The media’s account of the majority opinion in LePage misrepresented it as an attack on IVF, a procedure that has enabled thousands of families (including my own) to grow through the miracle of the creation of life. As amazing as this technology is, it is still a medical procedure that involves the risk of negligence. Negligence can serve as the basis of a claim for damages. The question the media avoided, and that the panic they induced enabled the clinics to avoid, was “Why should IVF be treated differently?” As Levin and Snead noted, “The Alabama legislature could have responded to the state supreme court’s decision by using the alleged egregious negligence of the clinic in question as an occasion to establish some rules for the practice of fertility treatment, including the creation, use, and storage of living human embryos.” Instead, it granted blanket immunity to clinics. That is a failure of governance.

If the plaintiffs in LePage go to trial against the clinic involved, we will learn how it came to be that someone was able to wander into the embryo nursery, remove embryos from the cold storage unit, and destroy them. It is plausible that this was the result of negligence on the part of the clinic.
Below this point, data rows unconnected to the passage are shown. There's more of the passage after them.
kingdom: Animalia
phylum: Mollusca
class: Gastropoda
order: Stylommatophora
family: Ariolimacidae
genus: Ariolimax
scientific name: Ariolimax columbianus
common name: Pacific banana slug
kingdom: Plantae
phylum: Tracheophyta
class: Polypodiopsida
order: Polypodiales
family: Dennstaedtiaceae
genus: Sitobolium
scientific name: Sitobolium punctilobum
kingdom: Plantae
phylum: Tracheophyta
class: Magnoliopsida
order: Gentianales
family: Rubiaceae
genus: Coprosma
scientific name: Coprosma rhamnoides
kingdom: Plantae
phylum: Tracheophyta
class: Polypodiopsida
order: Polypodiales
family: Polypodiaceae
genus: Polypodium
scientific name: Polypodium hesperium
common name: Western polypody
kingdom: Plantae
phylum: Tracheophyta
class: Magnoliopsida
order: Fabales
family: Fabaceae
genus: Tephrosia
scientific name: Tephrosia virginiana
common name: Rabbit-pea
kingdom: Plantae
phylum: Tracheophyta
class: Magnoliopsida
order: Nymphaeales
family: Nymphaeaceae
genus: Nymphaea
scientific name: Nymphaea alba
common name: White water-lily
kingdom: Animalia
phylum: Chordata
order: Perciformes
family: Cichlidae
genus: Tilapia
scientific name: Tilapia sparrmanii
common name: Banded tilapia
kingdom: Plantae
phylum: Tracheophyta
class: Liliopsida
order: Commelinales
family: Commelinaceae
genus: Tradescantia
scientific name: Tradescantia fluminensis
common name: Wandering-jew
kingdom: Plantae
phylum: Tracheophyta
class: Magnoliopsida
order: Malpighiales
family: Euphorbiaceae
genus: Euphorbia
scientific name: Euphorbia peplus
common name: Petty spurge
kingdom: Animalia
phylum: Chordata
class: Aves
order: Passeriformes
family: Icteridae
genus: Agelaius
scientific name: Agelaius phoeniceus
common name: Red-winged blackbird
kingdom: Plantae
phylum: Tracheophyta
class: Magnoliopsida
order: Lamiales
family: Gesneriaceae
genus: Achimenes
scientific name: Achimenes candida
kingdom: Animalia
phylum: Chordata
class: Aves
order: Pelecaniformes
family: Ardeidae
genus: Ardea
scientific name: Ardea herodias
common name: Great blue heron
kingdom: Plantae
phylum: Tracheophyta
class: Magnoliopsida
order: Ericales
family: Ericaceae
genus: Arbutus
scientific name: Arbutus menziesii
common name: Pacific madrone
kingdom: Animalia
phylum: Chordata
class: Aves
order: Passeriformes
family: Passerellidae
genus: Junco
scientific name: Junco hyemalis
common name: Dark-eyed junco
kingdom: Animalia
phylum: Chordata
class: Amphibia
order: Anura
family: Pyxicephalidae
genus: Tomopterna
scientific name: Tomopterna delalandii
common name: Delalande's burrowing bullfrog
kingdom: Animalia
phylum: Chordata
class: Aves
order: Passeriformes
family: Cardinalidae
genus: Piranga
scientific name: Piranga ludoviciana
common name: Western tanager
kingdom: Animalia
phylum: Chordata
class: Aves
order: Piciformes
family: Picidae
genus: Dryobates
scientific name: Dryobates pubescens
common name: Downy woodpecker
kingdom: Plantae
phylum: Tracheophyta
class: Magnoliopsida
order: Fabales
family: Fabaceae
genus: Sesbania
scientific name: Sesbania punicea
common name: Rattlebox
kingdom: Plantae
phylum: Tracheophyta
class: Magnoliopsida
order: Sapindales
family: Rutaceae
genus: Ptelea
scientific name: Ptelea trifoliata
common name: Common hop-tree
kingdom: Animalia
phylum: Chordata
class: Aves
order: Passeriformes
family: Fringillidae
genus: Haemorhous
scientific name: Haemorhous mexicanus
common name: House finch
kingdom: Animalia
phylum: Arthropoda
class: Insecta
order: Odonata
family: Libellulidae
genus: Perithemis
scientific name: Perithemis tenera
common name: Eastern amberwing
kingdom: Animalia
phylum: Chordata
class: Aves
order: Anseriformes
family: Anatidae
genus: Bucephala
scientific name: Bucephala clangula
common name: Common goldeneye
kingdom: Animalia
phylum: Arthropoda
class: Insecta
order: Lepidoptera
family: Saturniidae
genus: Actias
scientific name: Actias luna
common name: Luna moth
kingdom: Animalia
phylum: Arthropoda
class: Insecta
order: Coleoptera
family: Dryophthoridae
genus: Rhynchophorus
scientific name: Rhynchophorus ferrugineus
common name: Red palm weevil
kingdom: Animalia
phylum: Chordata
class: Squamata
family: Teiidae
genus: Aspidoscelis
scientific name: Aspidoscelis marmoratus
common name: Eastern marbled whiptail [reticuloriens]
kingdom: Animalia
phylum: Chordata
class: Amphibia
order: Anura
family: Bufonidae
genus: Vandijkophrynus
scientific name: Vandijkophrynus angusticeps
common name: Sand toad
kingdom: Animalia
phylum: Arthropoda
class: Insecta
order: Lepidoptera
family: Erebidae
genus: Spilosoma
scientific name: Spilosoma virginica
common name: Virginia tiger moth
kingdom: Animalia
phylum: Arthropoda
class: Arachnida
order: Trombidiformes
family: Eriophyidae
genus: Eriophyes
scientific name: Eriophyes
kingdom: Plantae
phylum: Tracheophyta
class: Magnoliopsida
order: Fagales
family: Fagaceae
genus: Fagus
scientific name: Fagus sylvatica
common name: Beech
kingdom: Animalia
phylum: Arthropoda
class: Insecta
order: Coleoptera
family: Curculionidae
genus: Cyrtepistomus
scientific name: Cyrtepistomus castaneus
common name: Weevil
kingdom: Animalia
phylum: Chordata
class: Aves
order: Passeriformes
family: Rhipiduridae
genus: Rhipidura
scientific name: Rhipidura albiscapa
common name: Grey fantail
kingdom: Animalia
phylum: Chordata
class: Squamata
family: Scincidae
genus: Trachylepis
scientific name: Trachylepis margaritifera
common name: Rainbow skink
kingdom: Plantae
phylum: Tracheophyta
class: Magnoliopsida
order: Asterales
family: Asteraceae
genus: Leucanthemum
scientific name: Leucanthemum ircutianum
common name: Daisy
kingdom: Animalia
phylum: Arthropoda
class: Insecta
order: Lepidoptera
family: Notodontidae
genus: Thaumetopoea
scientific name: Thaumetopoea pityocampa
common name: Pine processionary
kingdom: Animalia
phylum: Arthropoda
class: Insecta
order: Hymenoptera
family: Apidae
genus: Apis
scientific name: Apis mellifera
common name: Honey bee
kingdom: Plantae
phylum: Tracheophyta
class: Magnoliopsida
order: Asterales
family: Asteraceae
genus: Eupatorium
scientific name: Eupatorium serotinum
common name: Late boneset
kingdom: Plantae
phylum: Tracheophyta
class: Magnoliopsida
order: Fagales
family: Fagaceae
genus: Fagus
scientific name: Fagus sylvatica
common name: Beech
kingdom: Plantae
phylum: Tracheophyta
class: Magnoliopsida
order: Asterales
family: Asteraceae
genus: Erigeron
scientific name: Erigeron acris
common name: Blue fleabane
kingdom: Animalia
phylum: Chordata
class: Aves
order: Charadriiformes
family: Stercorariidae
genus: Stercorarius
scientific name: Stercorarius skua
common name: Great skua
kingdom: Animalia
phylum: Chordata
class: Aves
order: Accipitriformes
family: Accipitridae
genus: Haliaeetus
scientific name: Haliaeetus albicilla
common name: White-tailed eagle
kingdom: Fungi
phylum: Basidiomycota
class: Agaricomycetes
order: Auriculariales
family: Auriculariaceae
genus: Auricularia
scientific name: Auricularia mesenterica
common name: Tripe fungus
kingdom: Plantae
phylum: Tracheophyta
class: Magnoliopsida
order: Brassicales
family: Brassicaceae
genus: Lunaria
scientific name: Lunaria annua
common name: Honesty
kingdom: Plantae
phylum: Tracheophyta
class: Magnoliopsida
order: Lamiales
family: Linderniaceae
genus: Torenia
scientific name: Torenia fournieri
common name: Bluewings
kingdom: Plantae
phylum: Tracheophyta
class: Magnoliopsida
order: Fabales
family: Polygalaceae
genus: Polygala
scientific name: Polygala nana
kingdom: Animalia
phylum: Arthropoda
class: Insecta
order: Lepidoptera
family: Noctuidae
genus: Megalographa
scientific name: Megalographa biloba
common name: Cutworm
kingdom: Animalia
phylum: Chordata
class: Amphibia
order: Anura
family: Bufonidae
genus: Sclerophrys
At a minimum, there was deficient control of access to the nursery, including a lack of reasonably simple protective measures (door and freezer locks). Requiring simple controls on access to frozen embryos is not a crushing burden that will end the availability of IVF. Instead, immunizing IVF facilities from tort liability removes the powerful incentives provided by tort law, incentives that push most medical professionals in America to meet professional standards of care. The tragedy of LePage is that all but one of the institutions involved—the media, the Alabama legislature, and the Governor—fell for the special-interest regulatory Baptists’ rhetoric and failed to stand up to the regulatory bootleggers. Only the Alabama Supreme Court focused on the real issue. As a result of the other failures, there will be more tragedies but without the potential that future parents of negligently destroyed embryos will be compensated for their injuries.